Rittenhouse Judge Drops Weapons Charge

8
Rittenhouse

Closing arguments are underway in the Kyle Rittenhouse murder trial of the then 17-year-old who fatally shot two people and injured a third. Rittenhouse had been indicted after the shootings took place during the riots in Kenosha, Wisconsin in August 2020. The presiding judge just made a stunning announcement; he dismissed a weapons charge.

“Rittenhouse previously faced up to nine months in prison and a fine of up to $10,000 if convicted on the misdemeanor weapons charge. Judge Bruce Schroeder commented in the courtroom last week that the law delineating the misdemeanor charge could be too difficult for an ‘ordinary citizen’ to understand” reports National Review.

In Monday’s closing arguments, Judge Schroeder stated, “I have been wrestling with this statute with, I’d hate to count the hours I’ve put into it, I’m still trying to figure out what it says, what’s prohibited. I have a legal education.”

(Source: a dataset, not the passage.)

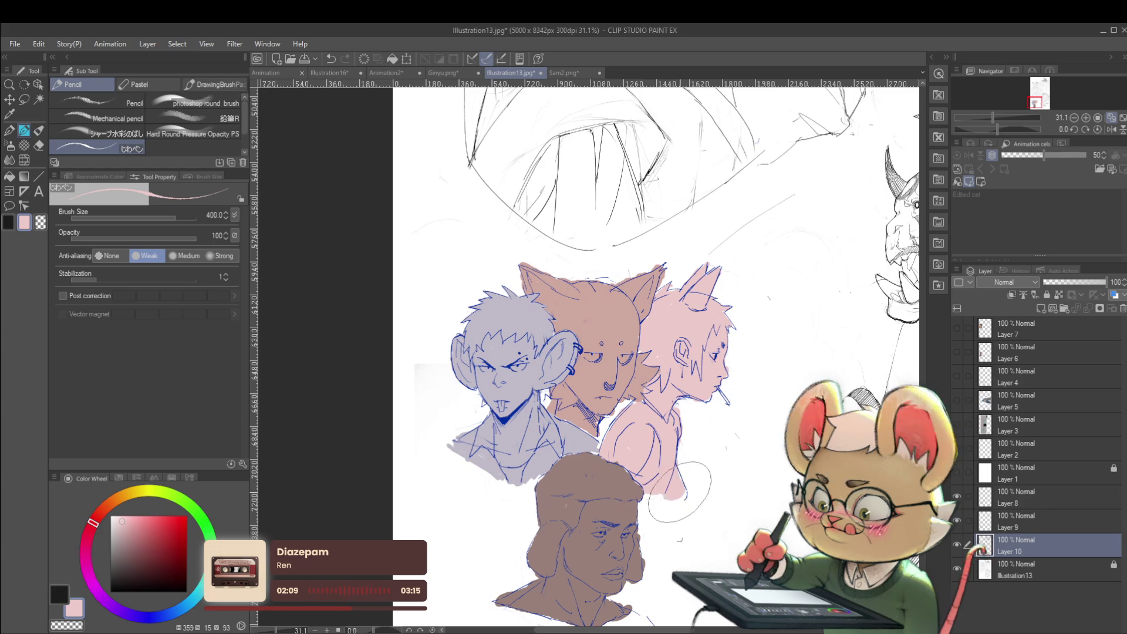
scroll(681, 470, "down", 2)
left_click(1107, 131)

“The jury will still consider five felony charges brought against Rittenhouse, including first-degree intentional homicide and first-degree reckless homicide.” Rittenhouse traveled to Wisconsin with at least one friend with the intention of protecting local businesses against rioting and providing medical aid.

Rittenhouse’s decision to make the journey was after two nights of unrest plagued the city, resulting in businesses being looted and set on fire. In an altercation, he fatally shot 36-year-old Joseph Rosenbaum, then moments later, 26-year-old Anthony Huber. Gaige Grosskreutz, 27, was also wounded.

Fox News reported Judge Bruce Schroeder revealed Monday that attorneys representing Kyle Rittenhouse have filed an official motion for mistrial. “The state has repeatedly violated instructions from the Court, acted in bad faith and intentionally provided technological evidence which was different from theirs,” the motion reads.

“For those reasons, the defendant respectfully requests the Court find ‘prosecutorial overreaching’ existed, that overreaching was intentional and in bad faith and thereby grant the defendant’s motion for a mistrial with prejudice.”